_Source material_
========================
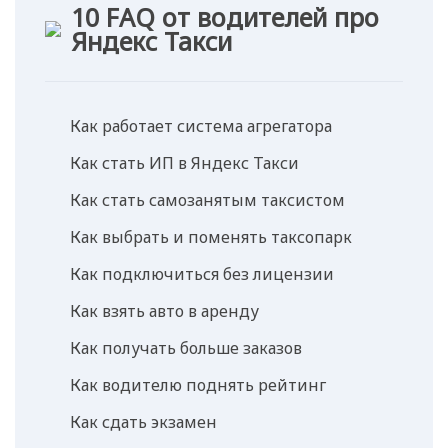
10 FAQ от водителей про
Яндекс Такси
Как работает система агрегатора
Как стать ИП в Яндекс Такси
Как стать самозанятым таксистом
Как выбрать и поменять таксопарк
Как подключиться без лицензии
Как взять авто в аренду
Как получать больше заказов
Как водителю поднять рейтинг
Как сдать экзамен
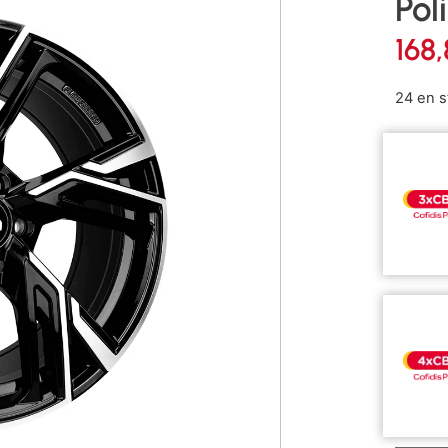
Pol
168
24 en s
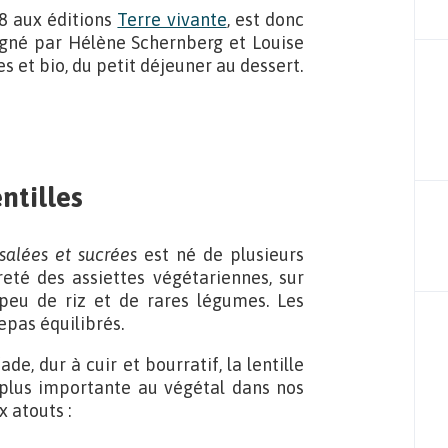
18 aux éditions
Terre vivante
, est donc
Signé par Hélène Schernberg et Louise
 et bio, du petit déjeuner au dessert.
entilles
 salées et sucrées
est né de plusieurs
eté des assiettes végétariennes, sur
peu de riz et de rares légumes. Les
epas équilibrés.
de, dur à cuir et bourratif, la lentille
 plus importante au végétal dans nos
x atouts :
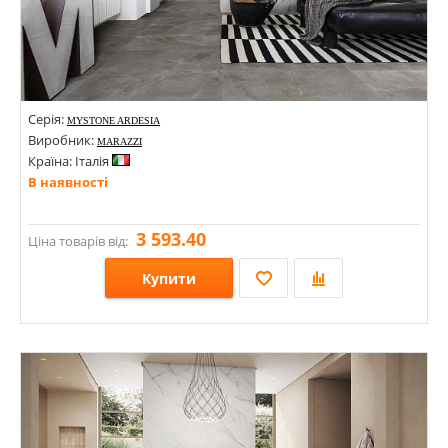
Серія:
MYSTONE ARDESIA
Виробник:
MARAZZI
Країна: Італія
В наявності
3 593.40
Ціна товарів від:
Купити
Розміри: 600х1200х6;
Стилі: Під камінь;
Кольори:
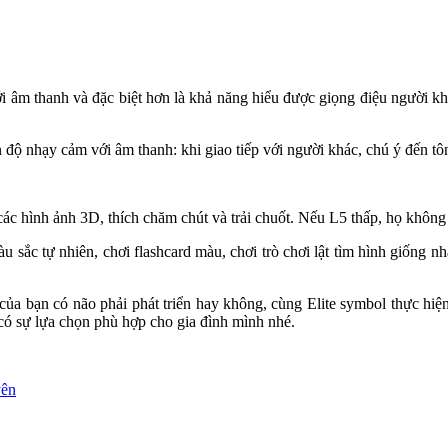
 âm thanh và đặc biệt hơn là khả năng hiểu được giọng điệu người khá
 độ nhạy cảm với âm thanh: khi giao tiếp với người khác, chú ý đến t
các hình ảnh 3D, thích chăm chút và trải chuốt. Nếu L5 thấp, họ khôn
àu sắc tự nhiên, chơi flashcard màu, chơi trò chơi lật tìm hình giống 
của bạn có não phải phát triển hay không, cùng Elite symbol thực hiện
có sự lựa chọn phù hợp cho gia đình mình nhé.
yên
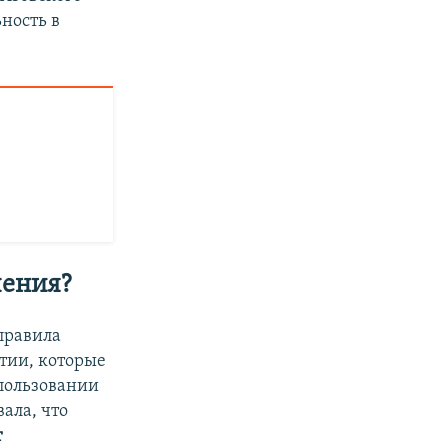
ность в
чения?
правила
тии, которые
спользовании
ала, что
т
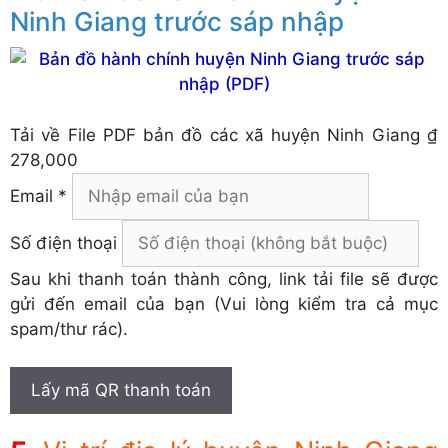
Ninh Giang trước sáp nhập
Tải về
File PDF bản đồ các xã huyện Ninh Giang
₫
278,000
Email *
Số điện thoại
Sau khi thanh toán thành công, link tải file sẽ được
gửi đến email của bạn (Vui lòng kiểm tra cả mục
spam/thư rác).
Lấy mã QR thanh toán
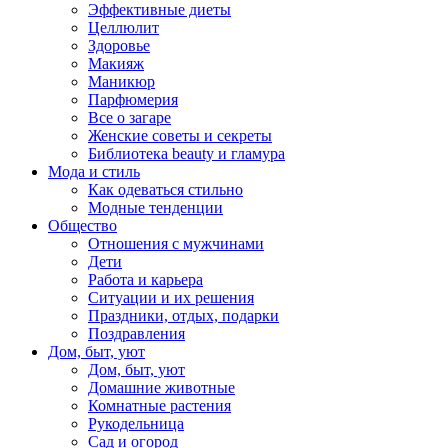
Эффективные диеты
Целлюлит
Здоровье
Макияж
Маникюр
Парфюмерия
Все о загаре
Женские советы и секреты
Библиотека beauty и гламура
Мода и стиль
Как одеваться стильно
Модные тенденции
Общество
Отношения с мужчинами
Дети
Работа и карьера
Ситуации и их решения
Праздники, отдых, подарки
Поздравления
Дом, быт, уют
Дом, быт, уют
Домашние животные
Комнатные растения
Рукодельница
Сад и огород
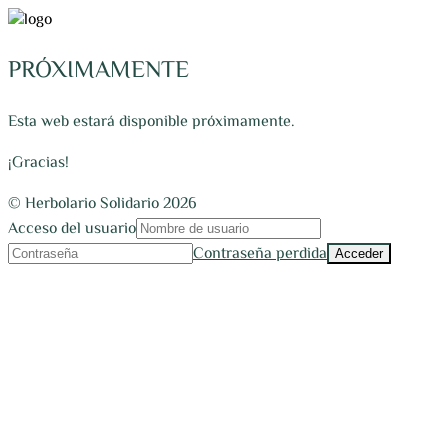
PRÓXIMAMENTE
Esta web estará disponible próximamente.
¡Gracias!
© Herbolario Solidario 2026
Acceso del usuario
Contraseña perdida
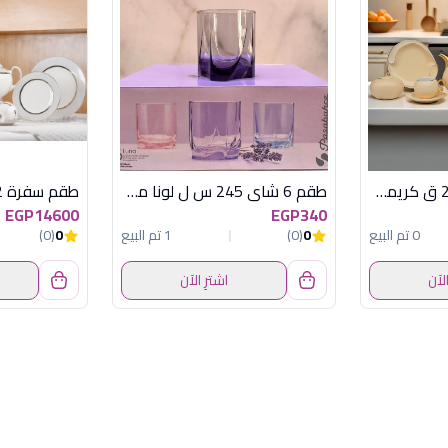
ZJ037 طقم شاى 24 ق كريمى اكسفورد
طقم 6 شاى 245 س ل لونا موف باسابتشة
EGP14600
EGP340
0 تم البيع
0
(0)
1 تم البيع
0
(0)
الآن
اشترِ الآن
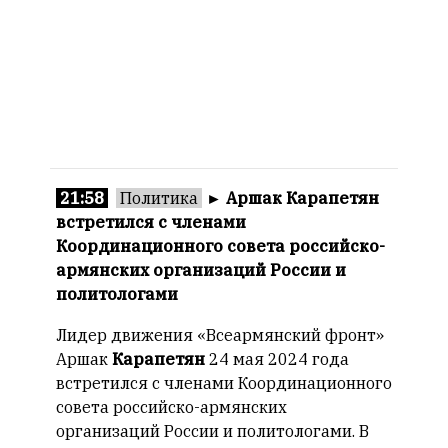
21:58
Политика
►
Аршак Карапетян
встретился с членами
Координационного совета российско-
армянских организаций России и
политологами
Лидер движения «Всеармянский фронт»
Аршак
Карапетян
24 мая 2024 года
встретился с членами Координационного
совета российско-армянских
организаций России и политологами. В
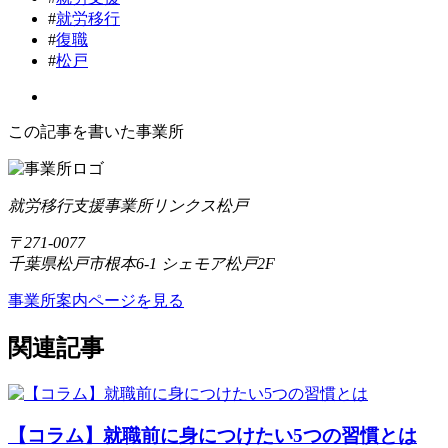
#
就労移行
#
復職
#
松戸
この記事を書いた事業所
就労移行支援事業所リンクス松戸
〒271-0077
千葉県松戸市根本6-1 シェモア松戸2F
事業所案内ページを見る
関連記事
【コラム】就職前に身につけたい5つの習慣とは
========================
_Task description_
Rewrite all of the records above, changing each "Яндекс Такси" to "Uber" and keeping every other line unaltered. Omit the pictures from your answer.

_Output_
10 FAQ от водителей про
Uber
Как работает система агрегатора
Как стать ИП в Uber
Как стать самозанятым таксистом
Как выбрать и поменять таксопарк
Как подключиться без лицензии
Как взять авто в аренду
Как получать больше заказов
Как водителю поднять рейтинг
Как сдать экзамен
Pol
168
24 en s
18 aux éditions
Terre vivante
, est donc
Signé par Hélène Schernberg et Louise
 et bio, du petit déjeuner au dessert.
entilles
 salées et sucrées
est né de plusieurs
eté des assiettes végétariennes, sur
peu de riz et de rares légumes. Les
epas équilibrés.
de, dur à cuir et bourratif, la lentille
 plus importante au végétal dans nos
x atouts :
Серія:
MYSTONE ARDESIA
Виробник:
MARAZZI
Країна: Італія
В наявності
3 593.40
Ціна товарів від:
Купити
Розміри: 600х1200х6;
Стилі: Під камінь;
Кольори:
 âm thanh và đặc biệt hơn là khả năng hiểu được giọng điệu người khá
 độ nhạy cảm với âm thanh: khi giao tiếp với người khác, chú ý đến t
các hình ảnh 3D, thích chăm chút và trải chuốt. Nếu L5 thấp, họ khôn
àu sắc tự nhiên, chơi flashcard màu, chơi trò chơi lật tìm hình giống 
của bạn có não phải phát triển hay không, cùng Elite symbol thực hiện
có sự lựa chọn phù hợp cho gia đình mình nhé.
yên
ность в
чения?
правила
тии, которые
спользовании
ала, что
т
Ninh Giang trước sáp nhập
Tải về
File PDF bản đồ các xã huyện Ninh Giang
₫
278,000
Email *
Số điện thoại
Sau khi thanh toán thành công, link tải file sẽ được
gửi đến email của bạn (Vui lòng kiểm tra cả mục
spam/thư rác).
Lấy mã QR thanh toán
Эффективные диеты
Целлюлит
Здоровье
Макияж
Маникюр
Парфюмерия
Все о загаре
Женские советы и секреты
Библиотека beauty и гламура
Мода и стиль
Как одеваться стильно
Модные тенденции
Общество
Отношения с мужчинами
Дети
Работа и карьера
Ситуации и их решения
Праздники, отдых, подарки
Поздравления
Дом, быт, уют
Дом, быт, уют
Домашние животные
Комнатные растения
Рукодельница
Сад и огород
PRÓXIMAMENTE
Esta web estará disponible próximamente.
¡Gracias!
© Herbolario Solidario 2026
Acceso del usuario
Contraseña perdida
ZJ037 طقم شاى 24 ق كريمى اكسفورد
طقم 6 شاى 245 س ل لونا موف باسابتشة
EGP14600
EGP340
0 تم البيع
0
(0)
1 تم البيع
0
(0)
الآن
اشترِ الآن
21:58
Политика
►
Аршак Карапетян
встретился с членами
Координационного совета российско-
армянских организаций России и
политологами
Лидер движения «Всеармянский фронт»
Аршак
Карапетян
24 мая 2024 года
встретился с членами Координационного
совета российско-армянских
организаций России и политологами. В
#
就労移行
#
復職
#
松戸
この記事を書いた事業所
就労移行支援事業所リンクス松戸
〒271-0077
千葉県松戸市根本6-1 シェモア松戸2F
事業所案内ページを見る
関連記事
【コラム】就職前に身につけたい5つの習慣とは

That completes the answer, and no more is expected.